## SELECTED EXCERPT
★ ★ ★ ★ ★
Example conclusions drawn from the above are:

– Shoesmith was “‘surprised by the sheer extent’ of religious and racial discrimination it uncovered”;

– Brendan Barber of the TUC said “Statistics as shocking as these suggest that many people recruiting for the private sector firms are harbouring inherently racist views. Public sector bodies have to prove they are doing all they can to eliminate race discrimination”;

– Professor Muhammad Anwar of Warwick University said “the survey was proof of a recent rise in anti-Muslim feeling”.

From the information provided (the above summary really is all of the detail that can be discerned), there are a number of flaws with, and omissions from, the survey, the accompanying news reports and the rentaquote conclusions drawn from it, including:

– the survey sample was very small – just fifty jobs, with six applications for each, meaning that small errors (e.g. missing post) one way or the other have a large effect on the apparent outcome;

– the success rate of all the applications is poor – it would be much more significant if, say, one pair had a 60-70% hit rate in contrast to the other groups – it doesn’t say much for the standard of the fictional applications in general;

– the CVs were of “the same standard of qualifications and experience but… were presented differently” – no examples are provided. When sifting job applications presentation is often the first consideration – poorly written, poorly spelled and poorly laid out CVs can be quickly rejected, so unless the survey applications were genuinely alike in every respect, it is likely this will have affected the outcome;

– beyond the details above, nothing is said about the nature of the jobs, the types of companies, their sizes or locations;

– we don’t know the backgrounds of the people processing the applications or the methods used to decide between one application or another. Maybe they read them. Maybe they cut the pile in two. Maybe they picked the first twenty for interview. Who knows? Certainly not the BBC with their lack of rigorous follow-ups (and why limit follow ups to just five employers anyway?);

– the BBC ascribes attributes to the three pairs of names – White, Black-African and Muslim. Leaving aside that there are many Black and Asian Britons with traditional British names, I cannot, in spite of being well read and living in Greater London, distinguish people’s religious backgrounds from their names, except in a few obvious cases (e.g. a Mohammed is almost certainly a Muslim, a Patrick O’Flaherty is most likely Catholic etc.), so it seems a big stretch to conclude that these employers rejected someone on the grounds of religion (e.g. Muslim) rather than simply ethnicity (e.g. Asian), if indeed racism played a part;

This is all very troubling. Racism does exist in the UK, in (but not throughout) all groups and communities, white, black, Asian, etc. But this ‘survey’ (some reports even called it an ‘undercover investigation’) does not merit the conclusions drawn from it. At best it suggests there is a case for a proper study of such issues, perhaps a Panorama style investigation. But not the shock, horror headlines that have been used so glibly already.
★ ★ ★ ★ ★
## PROVIDED DATA
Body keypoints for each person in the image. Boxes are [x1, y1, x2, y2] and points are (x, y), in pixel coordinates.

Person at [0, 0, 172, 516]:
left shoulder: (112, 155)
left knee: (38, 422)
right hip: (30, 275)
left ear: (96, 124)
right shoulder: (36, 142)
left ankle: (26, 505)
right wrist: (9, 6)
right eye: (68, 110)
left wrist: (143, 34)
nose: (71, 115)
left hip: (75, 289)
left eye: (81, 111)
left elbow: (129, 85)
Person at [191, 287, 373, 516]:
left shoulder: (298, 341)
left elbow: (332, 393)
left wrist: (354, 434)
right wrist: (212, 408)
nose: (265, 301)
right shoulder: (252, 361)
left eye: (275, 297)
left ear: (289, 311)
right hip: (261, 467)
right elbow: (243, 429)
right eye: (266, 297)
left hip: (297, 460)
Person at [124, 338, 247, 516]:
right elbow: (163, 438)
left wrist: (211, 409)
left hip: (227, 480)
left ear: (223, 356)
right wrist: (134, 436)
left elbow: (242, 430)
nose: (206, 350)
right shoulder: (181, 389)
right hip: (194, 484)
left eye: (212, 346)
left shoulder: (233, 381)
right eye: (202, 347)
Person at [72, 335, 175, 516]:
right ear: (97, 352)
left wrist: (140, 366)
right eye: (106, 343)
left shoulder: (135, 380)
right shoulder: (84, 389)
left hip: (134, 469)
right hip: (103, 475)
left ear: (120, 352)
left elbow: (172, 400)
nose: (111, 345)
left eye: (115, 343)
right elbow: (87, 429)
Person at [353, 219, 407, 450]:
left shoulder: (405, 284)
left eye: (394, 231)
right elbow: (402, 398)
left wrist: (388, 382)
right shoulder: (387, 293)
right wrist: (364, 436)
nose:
★ ★ ★ ★ ★
## EXERCISE AIM
In the critique of the BBC job-application survey, how many jobs did the survey sample cover? The records stand apart from the text and are separate material.

## THE COMPLETED TASK
Fifty jobs, with six applications for each.